Work instructions -
Find each line in the entries below that contains the word "What", and copy those lines.

Entries provided -
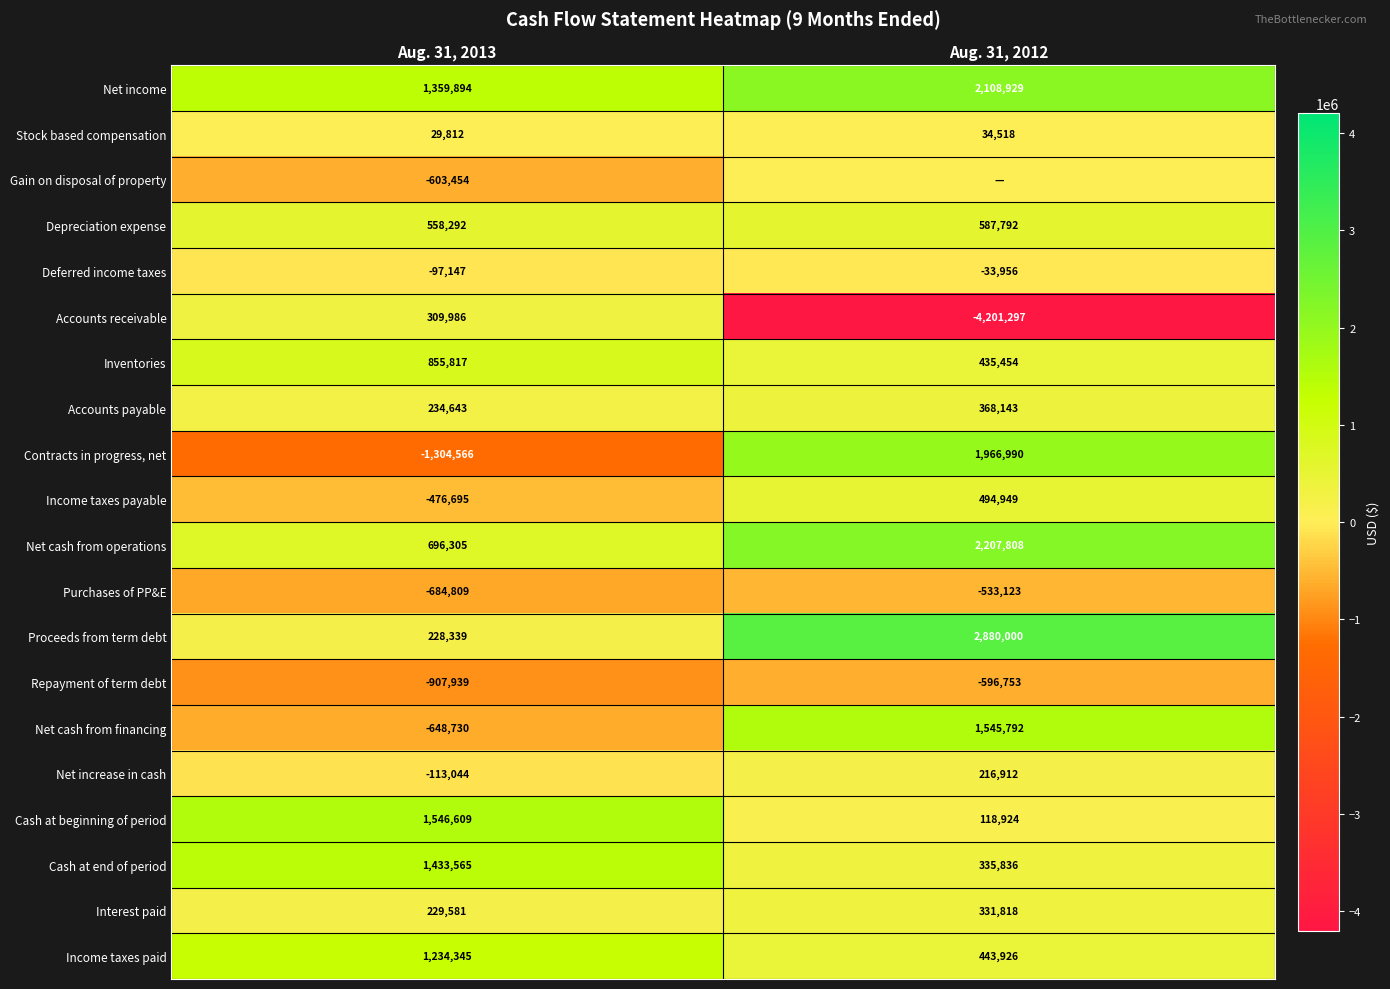

At how many categories does at least one series exceed -2338826?

2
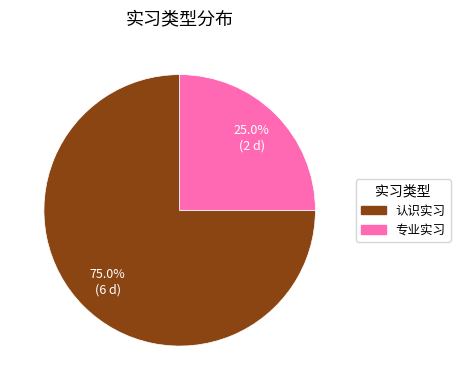

Does any single category account for the majority?

Yes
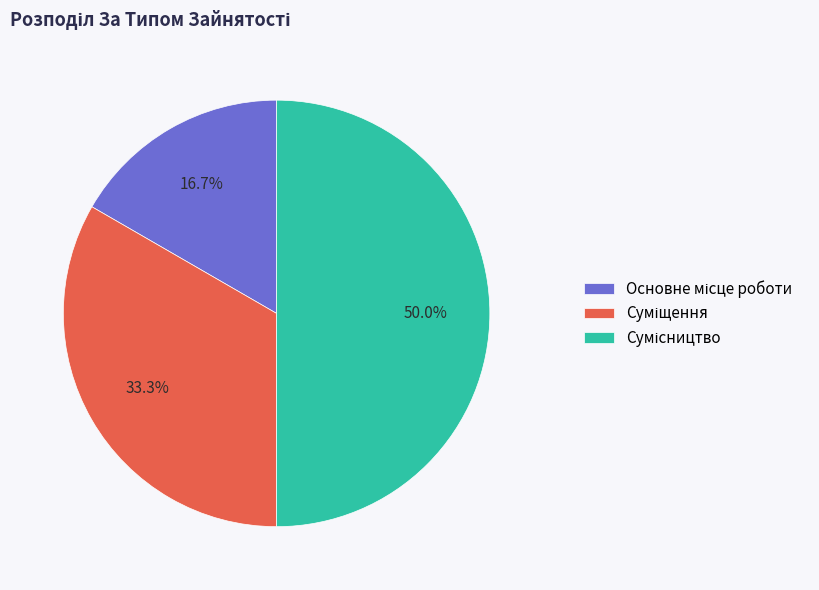

Is it true that Сумісництво is 50% of the pie?

True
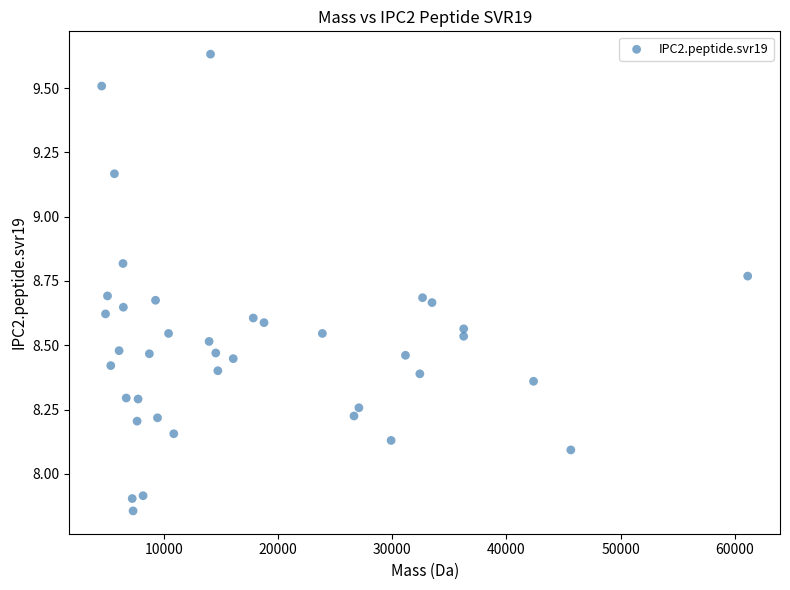

What is the range of X values (max minus min)?

56548.1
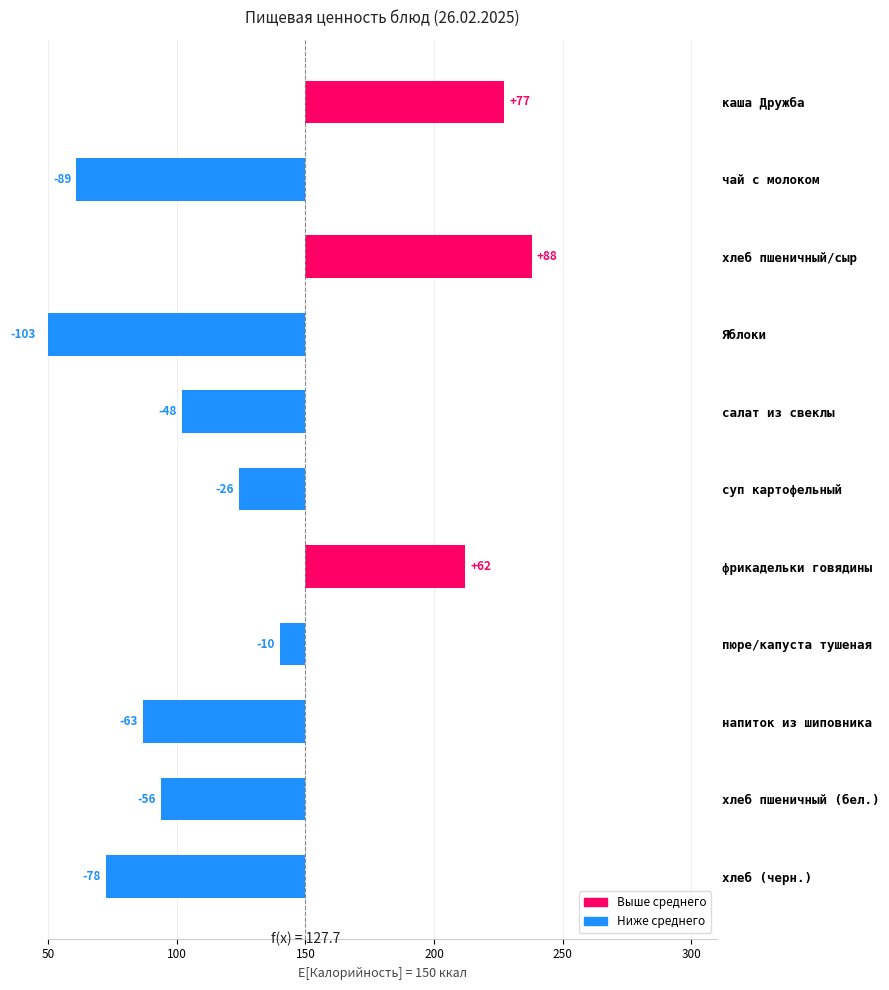

What is the average value?

-22.3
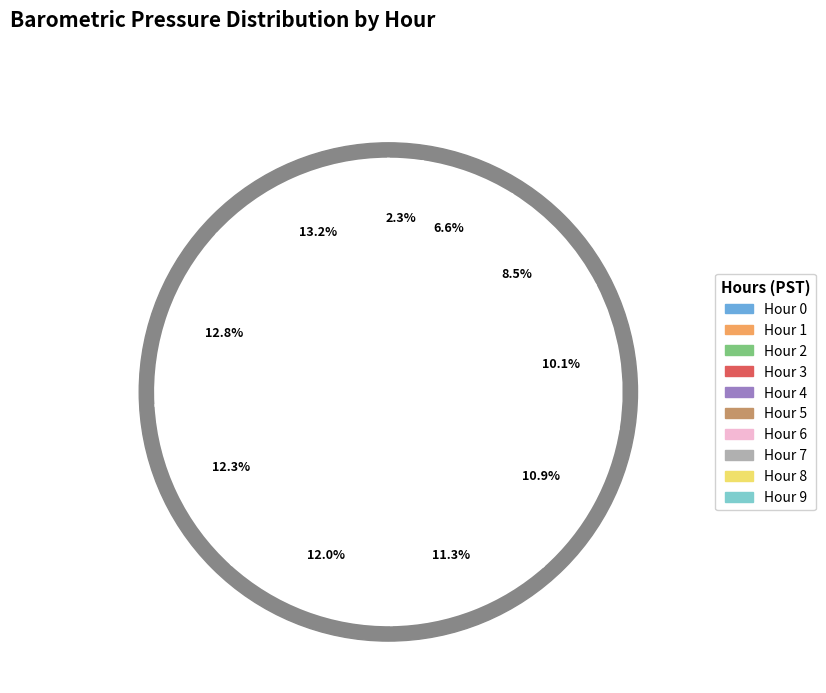

Count the number of slices in the pie.

10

Response to the exercise -
What is the range of X values (max minus min)?
What is the average value?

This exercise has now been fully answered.